Choosing Sustainability Over Current Trends
Nutrition and diet information overwhelm the news, social media, and day-to-day discussions. But how do you know what’s sound information and what is just a trend? We all want to stay up-to-date with the latest nutrition advice, which makes it easy for new trends to catch on and for individuals to profit off of those trends. When looking for sound, sustainable nutrition advice, trust an expert (registered dietitian), check their background for conflicts of interest (supplements that they sell), and interview them first to make sure they are a good fit for you.
What Makes a Fad Diet?
In many cases, fad diets will make claims to sell a product, are lacking in research, will promise quick weight loss, and will label foods as “bad” or “good.” If you’re doing home research, first look at Quackwatch.org to see if there are any major red flags in the information you’re reading. In general, you don’t need to follow a specific “diet” in order to meet your nutrition needs. The focus should be on fueling your body well and learning to enjoy favorite foods in moderation. If you find the plan you’re following to be difficult or extremely restrictive, what are the chances that it will be sustainable for you long term?
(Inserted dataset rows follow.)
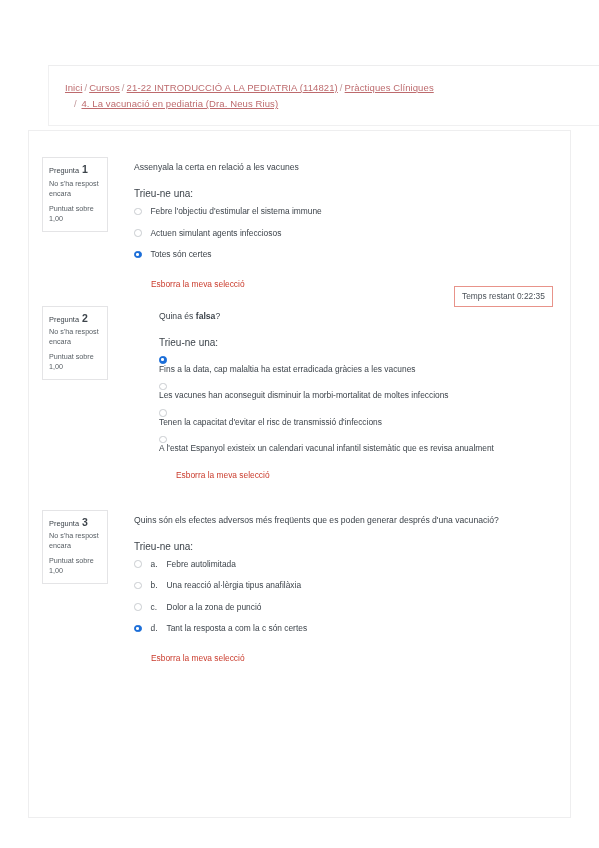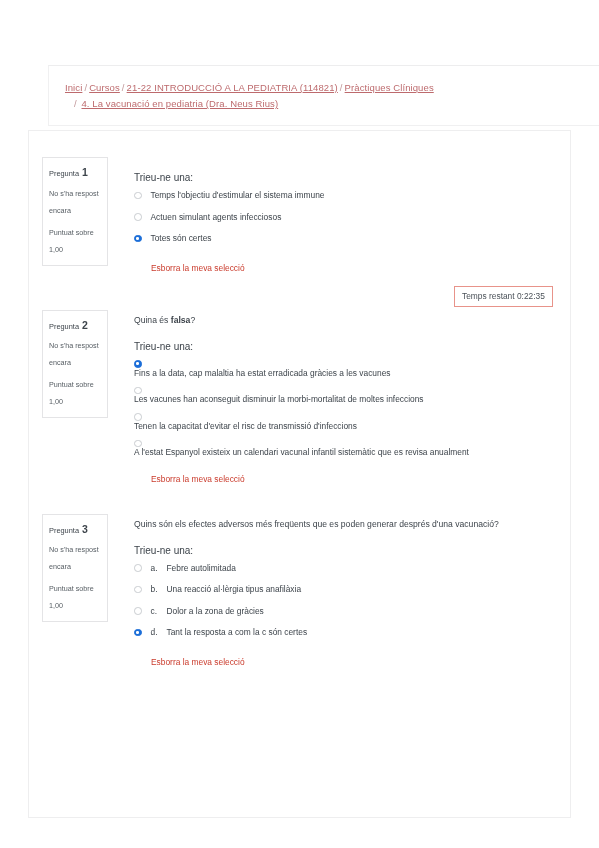"Pregunta 1" .qinfo { line-height: 17px -> 10px }
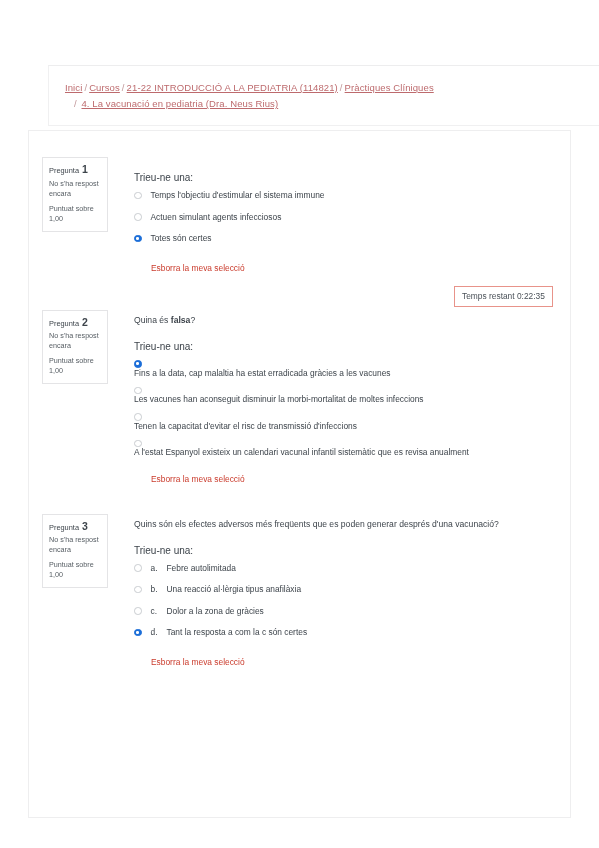"Assenyala la certa en relació" p.qtext { html: none -> <p>Assenyala la certa en relació a les vacunes</p> }
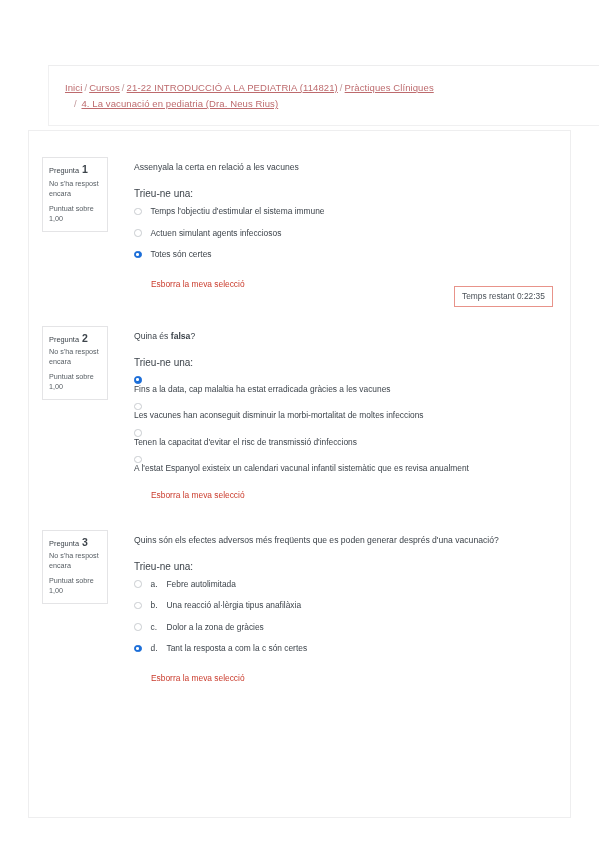"Temps l'objectiu d'estimular el sistema" span.atext { text: Temps -> Febre }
Athlete nutrition needs are specific based on sport, position, and individual performance needs. Certain fad diets can limit main nutrients for performance, impairing the athlete’s ability to move optimally. For example, athletes on low carbohydrate diets will likely experience fatigue and low stamina before, during, and after workouts. A low carbohydrate plan can limit glycogen storage and inhibit glucose utilization for high intensity and endurance activities. When the body does not have enough carbohydrates to fuel itself for exercise or daily functions, it uses any glycogen stores, fluid and electrolytes to accommodate the activity as much as possible.
Fad diets can also cause you to have poor weight control long term because they do not always teach healthy eating habits or sustainable eating habits. You can explore if your current nutrition plan is sustainable by asking yourself, “can I eat this way forever?”. If the answer is “no”, it’s likely not a long-term solution.
Maintaining a healthy weight is about mindful eating and exercise. Exercising for 30 to 60 minutes a day most days of the week will help promote a healthy lifestyle and healthy weight. It is absolutely appropriate to enjoy favorite foods from time to time. Being 100% restrictive from favorite foods can be detrimental to weight loss goals. Typically, over-restriction leads to over-indulgence which leads to guilt, shame, and disappointment. Making healthy choices is important, but these choices must be something that you think you can continue to make day-in and day-out. If your current choices don’t feel sustainable, it may be worthwhile to explore different options to improve your health and wellness.